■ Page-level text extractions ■
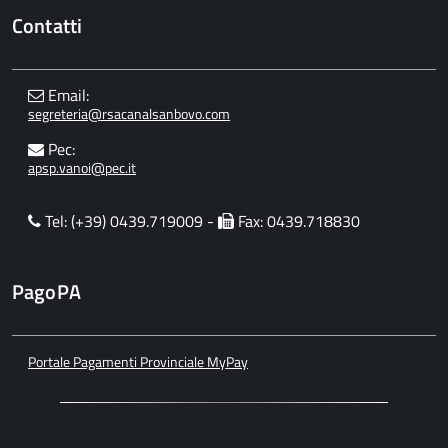
Contatti
Email:
segreteria@rsacanalsanbovo.com
Pec:
apsp.vanoi@pec.it
Tel: (+39) 0439.719009 -
Fax: 0439.718830
PagoPA
Portale Pagamenti Provinciale MyPay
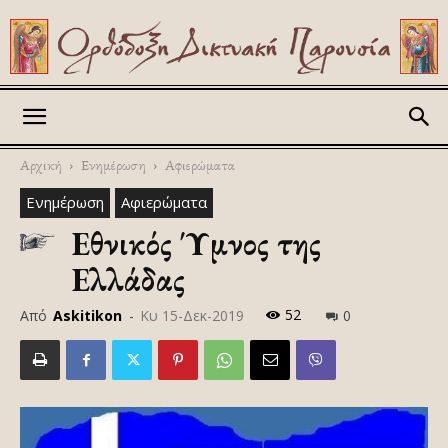
Askitikon
Αρχική
Ενημέρωση
Αφιερώματα
Ενημέρωση
Αφιερώματα
Εθνικός Ύμνος της
Ελλάδας
52
Από
Askitikon
-
Κυ 15-Δεκ-2019
0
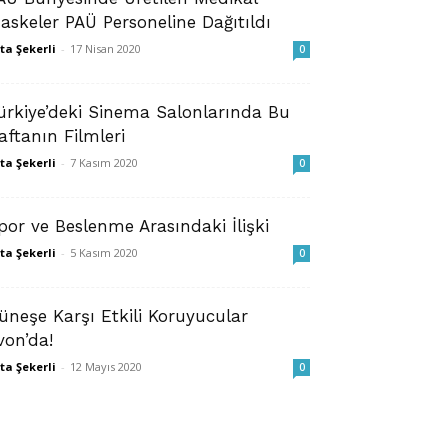
askeler PAÜ Personeline Dağıtıldı
ta Şekerli
-
17 Nisan 2020
0
ürkiye’deki Sinema Salonlarında Bu
aftanın Filmleri
ta Şekerli
-
7 Kasım 2020
0
por ve Beslenme Arasındaki İlişki
ta Şekerli
-
5 Kasım 2020
0
Güneşe Karşı Etkili Koruyucular
von’da!
ta Şekerli
-
12 Mayıs 2020
0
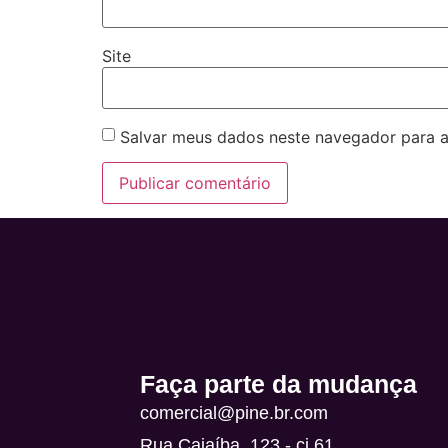
Site
Salvar meus dados neste navegador para a
Alternative:
Faça parte da mudança
comercial@pine.br.com
Rua Cajaíba, 123 - cj 61,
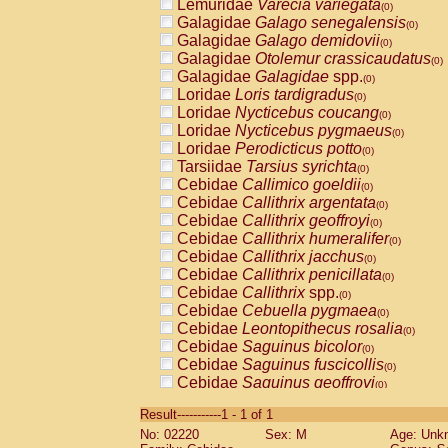
Lemuridae
Varecia variegata
(0)
Galagidae
Galago senegalensis
(0)
Galagidae
Galago demidovii
(0)
Galagidae
Otolemur crassicaudatus
(0)
Galagidae
Galagidae
spp.
(0)
Loridae
Loris tardigradus
(0)
Loridae
Nycticebus coucang
(0)
Loridae
Nycticebus pygmaeus
(0)
Loridae
Perodicticus potto
(0)
Tarsiidae
Tarsius syrichta
(0)
Cebidae
Callimico goeldii
(0)
Cebidae
Callithrix argentata
(0)
Cebidae
Callithrix geoffroyi
(0)
Cebidae
Callithrix humeralifer
(0)
Cebidae
Callithrix jacchus
(0)
Cebidae
Callithrix penicillata
(0)
Cebidae
Callithrix
spp.
(0)
Cebidae
Cebuella pygmaea
(0)
Cebidae
Leontopithecus rosalia
(0)
Cebidae
Saguinus bicolor
(0)
Cebidae
Saguinus fuscicollis
(0)
Cebidae
Saguinus geoffroyi
(0)
Cebidae
Saguinus imperator
(0)
Result-----------1 - 1 of 1
Cebidae
Saguinus labiatus
(0)
No: 02220
Sex: M
Age: Unk
Cebidae
Saguinus leucopus
(0)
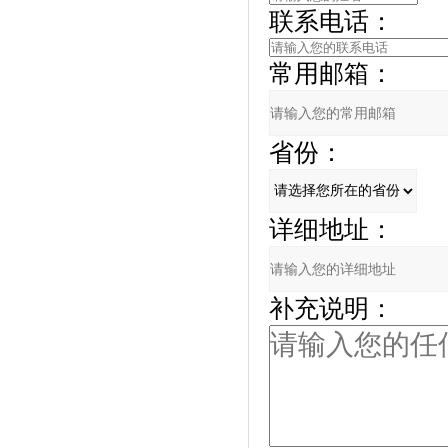
联系电话：
常用邮箱：
省份：
详细地址：
补充说明：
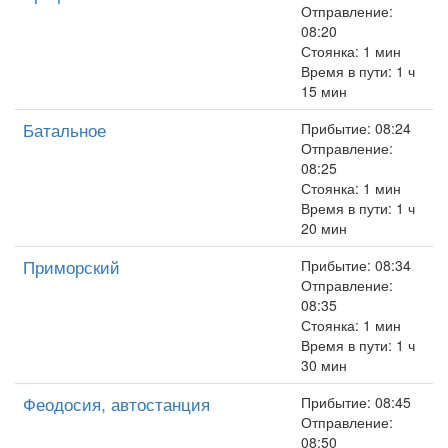
Отправление:
08:20
Стоянка: 1 мин
Время в пути: 1 ч
15 мин
Батальное
Прибытие: 08:24
Отправление:
08:25
Стоянка: 1 мин
Время в пути: 1 ч
20 мин
Приморский
Прибытие: 08:34
Отправление:
08:35
Стоянка: 1 мин
Время в пути: 1 ч
30 мин
Феодосия, автостанция
Прибытие: 08:45
Отправление:
08:50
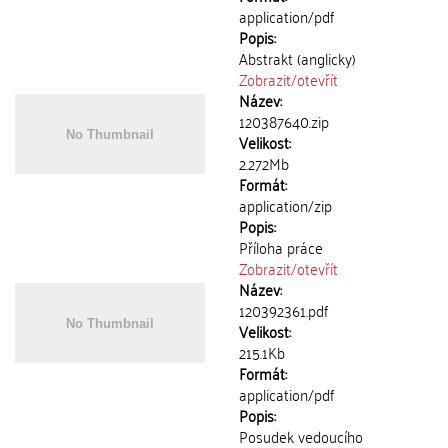
application/pdf
Popis:
Abstrakt (anglicky)
Zobrazit/
otevřít
Název:
120387640.zip
Velikost:
2.272Mb
Formát:
application/zip
Popis:
Příloha práce
Zobrazit/
otevřít
Název:
120392361.pdf
Velikost:
215.1Kb
Formát:
application/pdf
Popis:
Posudek vedoucího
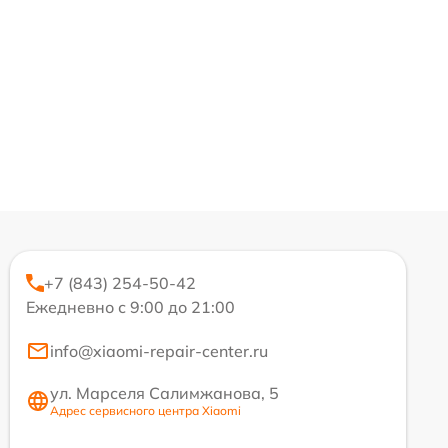
+7 (843) 254-50-42
Ежедневно с 9:00 до 21:00
info@xiaomi-repair-center.ru
ул. Марселя Салимжанова, 5
Адрес сервисного центра Xiaomi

■ REQUEST ■
Reproduce every line above as written, skipping pictures.

■ RESPONSE TO THE TASK ■
Contatti
Email:
segreteria@rsacanalsanbovo.com
Pec:
apsp.vanoi@pec.it
Tel: (+39) 0439.719009 -
Fax: 0439.718830
PagoPA
Portale Pagamenti Provinciale MyPay
Askitikon
Αρχική
Ενημέρωση
Αφιερώματα
Ενημέρωση
Αφιερώματα
Εθνικός Ύμνος της
Ελλάδας
52
Από
Askitikon
-
Κυ 15-Δεκ-2019
0
askeler PAÜ Personeline Dağıtıldı
ta Şekerli
-
17 Nisan 2020
0
ürkiye’deki Sinema Salonlarında Bu
aftanın Filmleri
ta Şekerli
-
7 Kasım 2020
0
por ve Beslenme Arasındaki İlişki
ta Şekerli
-
5 Kasım 2020
0
Güneşe Karşı Etkili Koruyucular
von’da!
ta Şekerli
-
12 Mayıs 2020
0
Site
Salvar meus dados neste navegador para a
Alternative:
Faça parte da mudança
comercial@pine.br.com
Rua Cajaíba, 123 - cj 61,
Lemuridae
Varecia variegata
(0)
Galagidae
Galago senegalensis
(0)
Galagidae
Galago demidovii
(0)
Galagidae
Otolemur crassicaudatus
(0)
Galagidae
Galagidae
spp.
(0)
Loridae
Loris tardigradus
(0)
Loridae
Nycticebus coucang
(0)
Loridae
Nycticebus pygmaeus
(0)
Loridae
Perodicticus potto
(0)
Tarsiidae
Tarsius syrichta
(0)
Cebidae
Callimico goeldii
(0)
Cebidae
Callithrix argentata
(0)
Cebidae
Callithrix geoffroyi
(0)
Cebidae
Callithrix humeralifer
(0)
Cebidae
Callithrix jacchus
(0)
Cebidae
Callithrix penicillata
(0)
Cebidae
Callithrix
spp.
(0)
Cebidae
Cebuella pygmaea
(0)
Cebidae
Leontopithecus rosalia
(0)
Cebidae
Saguinus bicolor
(0)
Cebidae
Saguinus fuscicollis
(0)
Cebidae
Saguinus geoffroyi
(0)
Cebidae
Saguinus imperator
(0)
Result-----------1 - 1 of 1
Cebidae
Saguinus labiatus
(0)
No: 02220
Sex: M
Age: Unk
Cebidae
Saguinus leucopus
(0)
联系电话：
常用邮箱：
省份：
详细地址：
补充说明：
Отправление:
08:20
Стоянка: 1 мин
Время в пути: 1 ч
15 мин
Батальное
Прибытие: 08:24
Отправление:
08:25
Стоянка: 1 мин
Время в пути: 1 ч
20 мин
Приморский
Прибытие: 08:34
Отправление:
08:35
Стоянка: 1 мин
Время в пути: 1 ч
30 мин
Феодосия, автостанция
Прибытие: 08:45
Отправление:
08:50
application/pdf
Popis:
Abstrakt (anglicky)
Zobrazit/
otevřít
Název:
120387640.zip
Velikost:
2.272Mb
Formát:
application/zip
Popis:
Příloha práce
Zobrazit/
otevřít
Název:
120392361.pdf
Velikost:
215.1Kb
Formát:
application/pdf
Popis:
Posudek vedoucího
+7 (843) 254-50-42
Ежедневно с 9:00 до 21:00
info@xiaomi-repair-center.ru
ул. Марселя Салимжанова, 5
Адрес сервисного центра Xiaomi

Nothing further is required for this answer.